The underlying system works with quorum and will elect a leader dynamically on startup. Each node will start a server and a client part for bi-directional gRPC streaming. Each client will connect to each of the other servers. This is the reason why the performance will degrade, if you scale up replicas without further optimization. You can go higher, but the optimal amount of HA nodes is 3.

§Single Instance

// These 3 are needed for the `cache_get` macro
use redhac::{cache_get, cache_get_from, cache_get_value};
use redhac::{cache_put, CacheConfig, SizedCache};

#[tokio::main]
async fn main() {
    let (_, mut cache_config) = CacheConfig::new();

    // The cache name is used to reference the cache later on
    let cache_name = "my_cache";
    // We need to spawn a global handler for each cache instance.
    // Communication is done over channels.
    cache_config.spawn_cache(cache_name.to_string(), SizedCache::with_size(16), None);

    // Cache keys can only be `String`s at the time of writing.
    let key = "myKey";
    // The value you want to cache must implement `serde::Serialize`.
    // The serialization of the values is done with `bincode`.
    let value = "myCacheValue".to_string();

    // At this point, we need cloned values to make everything work nicely with networked
    // connections. If you only ever need a local cache, you might be better off with using the
    // `cached` crate directly and use references whenever possible.
    cache_put(cache_name.to_string(), key.to_string(), &cache_config, &value)
        .await
        .unwrap();

    let res = cache_get!(
        // The type of the value we want to deserialize the value into
        String,
        // The cache name from above. We can start as many for our application as we like
        cache_name.to_string(),
        // For retrieving values, the same as above is true - we need real `String`s
        key.to_string(),
        // All our caches have the necessary information added to the cache config.

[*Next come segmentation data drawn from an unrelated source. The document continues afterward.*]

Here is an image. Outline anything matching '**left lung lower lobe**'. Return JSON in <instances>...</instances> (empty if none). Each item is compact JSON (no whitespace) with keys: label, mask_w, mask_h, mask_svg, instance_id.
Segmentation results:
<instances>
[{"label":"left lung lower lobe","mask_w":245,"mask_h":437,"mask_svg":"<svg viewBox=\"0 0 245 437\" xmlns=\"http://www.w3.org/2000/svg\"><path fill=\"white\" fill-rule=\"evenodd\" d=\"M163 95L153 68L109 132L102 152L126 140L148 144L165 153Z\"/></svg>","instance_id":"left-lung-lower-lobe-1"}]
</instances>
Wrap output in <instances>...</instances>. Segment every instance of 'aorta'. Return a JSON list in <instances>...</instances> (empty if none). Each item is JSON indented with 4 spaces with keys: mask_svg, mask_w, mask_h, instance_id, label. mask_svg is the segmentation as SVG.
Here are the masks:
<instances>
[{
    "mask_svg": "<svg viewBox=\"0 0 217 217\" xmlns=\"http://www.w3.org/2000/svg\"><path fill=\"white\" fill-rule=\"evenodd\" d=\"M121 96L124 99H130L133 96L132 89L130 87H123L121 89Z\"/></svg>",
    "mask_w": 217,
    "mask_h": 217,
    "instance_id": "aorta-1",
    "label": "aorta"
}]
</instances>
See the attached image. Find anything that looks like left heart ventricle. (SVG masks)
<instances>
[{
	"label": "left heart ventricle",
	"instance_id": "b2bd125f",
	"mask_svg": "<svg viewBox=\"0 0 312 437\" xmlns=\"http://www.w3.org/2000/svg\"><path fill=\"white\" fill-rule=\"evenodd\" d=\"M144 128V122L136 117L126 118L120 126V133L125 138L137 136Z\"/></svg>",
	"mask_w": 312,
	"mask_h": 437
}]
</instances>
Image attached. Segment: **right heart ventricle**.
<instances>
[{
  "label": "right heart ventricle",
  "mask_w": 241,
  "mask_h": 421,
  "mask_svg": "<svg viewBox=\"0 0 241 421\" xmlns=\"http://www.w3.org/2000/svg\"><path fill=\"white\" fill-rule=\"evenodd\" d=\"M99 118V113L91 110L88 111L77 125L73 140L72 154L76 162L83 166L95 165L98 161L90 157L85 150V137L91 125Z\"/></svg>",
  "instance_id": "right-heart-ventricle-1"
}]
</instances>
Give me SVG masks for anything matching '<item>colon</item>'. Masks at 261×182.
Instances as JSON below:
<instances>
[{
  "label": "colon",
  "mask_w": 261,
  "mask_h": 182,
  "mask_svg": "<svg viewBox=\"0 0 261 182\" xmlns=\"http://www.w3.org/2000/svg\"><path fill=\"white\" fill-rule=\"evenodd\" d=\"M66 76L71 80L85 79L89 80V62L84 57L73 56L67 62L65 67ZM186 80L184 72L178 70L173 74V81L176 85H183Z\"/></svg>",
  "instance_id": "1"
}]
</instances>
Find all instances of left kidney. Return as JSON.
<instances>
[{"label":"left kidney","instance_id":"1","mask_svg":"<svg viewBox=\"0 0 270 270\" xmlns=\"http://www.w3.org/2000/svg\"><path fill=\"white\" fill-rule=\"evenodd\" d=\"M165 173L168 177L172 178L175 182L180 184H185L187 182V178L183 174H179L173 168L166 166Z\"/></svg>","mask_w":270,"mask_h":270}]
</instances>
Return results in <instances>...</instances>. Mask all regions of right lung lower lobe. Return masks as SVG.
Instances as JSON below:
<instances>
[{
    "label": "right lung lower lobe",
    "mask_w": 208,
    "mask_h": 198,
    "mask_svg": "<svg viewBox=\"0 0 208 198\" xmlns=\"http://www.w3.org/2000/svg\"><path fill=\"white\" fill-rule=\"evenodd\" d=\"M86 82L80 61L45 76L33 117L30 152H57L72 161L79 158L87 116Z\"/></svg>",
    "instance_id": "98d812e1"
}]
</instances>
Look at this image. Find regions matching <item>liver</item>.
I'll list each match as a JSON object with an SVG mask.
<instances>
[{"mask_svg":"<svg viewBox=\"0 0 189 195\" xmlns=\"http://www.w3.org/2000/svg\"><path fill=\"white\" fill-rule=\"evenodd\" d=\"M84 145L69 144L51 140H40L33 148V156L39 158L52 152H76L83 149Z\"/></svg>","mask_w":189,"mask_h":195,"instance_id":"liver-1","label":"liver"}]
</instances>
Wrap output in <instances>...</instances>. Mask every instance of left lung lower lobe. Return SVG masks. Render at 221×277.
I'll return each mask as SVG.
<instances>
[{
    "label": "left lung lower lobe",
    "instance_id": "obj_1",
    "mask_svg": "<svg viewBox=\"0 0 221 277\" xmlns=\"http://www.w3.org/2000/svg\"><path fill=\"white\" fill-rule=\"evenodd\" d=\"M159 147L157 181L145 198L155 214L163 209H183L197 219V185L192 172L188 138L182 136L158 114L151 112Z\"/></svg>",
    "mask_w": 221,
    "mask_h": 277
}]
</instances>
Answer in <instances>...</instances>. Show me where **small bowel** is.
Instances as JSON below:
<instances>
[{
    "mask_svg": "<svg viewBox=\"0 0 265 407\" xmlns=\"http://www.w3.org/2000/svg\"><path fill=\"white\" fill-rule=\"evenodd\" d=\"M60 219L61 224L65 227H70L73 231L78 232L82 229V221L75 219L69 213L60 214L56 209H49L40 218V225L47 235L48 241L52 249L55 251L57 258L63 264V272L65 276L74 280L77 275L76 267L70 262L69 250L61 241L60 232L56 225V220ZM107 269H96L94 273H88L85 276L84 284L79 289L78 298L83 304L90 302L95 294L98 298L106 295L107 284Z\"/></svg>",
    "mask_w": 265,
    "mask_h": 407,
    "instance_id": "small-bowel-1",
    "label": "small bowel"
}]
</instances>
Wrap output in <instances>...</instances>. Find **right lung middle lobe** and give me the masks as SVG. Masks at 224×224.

Here a
        // reference is totally fine.
        &cache_config,
        // This does not really apply to this single instance example. If we would have started
        // a HA cache layer we could do remote lookups for a value we cannot find locally, if
        // this would be set to `true`
        false
    )
        .await
        .unwrap();

    assert!(res.is_some());
    assert_eq!(res.unwrap(), value);
}

§High Availability

The High Availability (HA) works in a way, that each cache member connects to each other. When eventually quorum is reached, a leader will be elected, which then is responsible for all cache modifications to prevent collisions (if you do not decide against it with a direct cache_put). Since each node connects to each other, it means that you cannot just scale up the cache layer infinitely. The ideal number of nodes is 3. You can scale this number up for instance to 5 or 7 if you like, but this has not been tested in greater detail so far. Write performance will degrade the more nodes you add to the cluster, since you simply need to wait for more Ack’s from the other members. Read performance however should stay the same. Each node will keep a local copy of each value inside the cache (if it has not lost connection or joined the cluster at some later point), which means in most cases reads do not require any remote network access.

§Configuration

The way to configure the HA_MODE is optimized for a Kubernetes deployment but may seem a bit odd at the same time, if you deploy somewhere else. You can either provide the .env file and use it as a config file, or just set these variables for the environment directly. You need to set the following values:

§`HA_MODE`

The first one is easy, just set HA_MODE=true

§`HA_HOSTS`

NOTE:
In a few examples down below, the name for deployments may be rauthy. The reason is, that this crate was written originally to complement another project of mine, Rauthy (link will follow), which is an OIDC Provider and Single Sign-On Solution written in Rust.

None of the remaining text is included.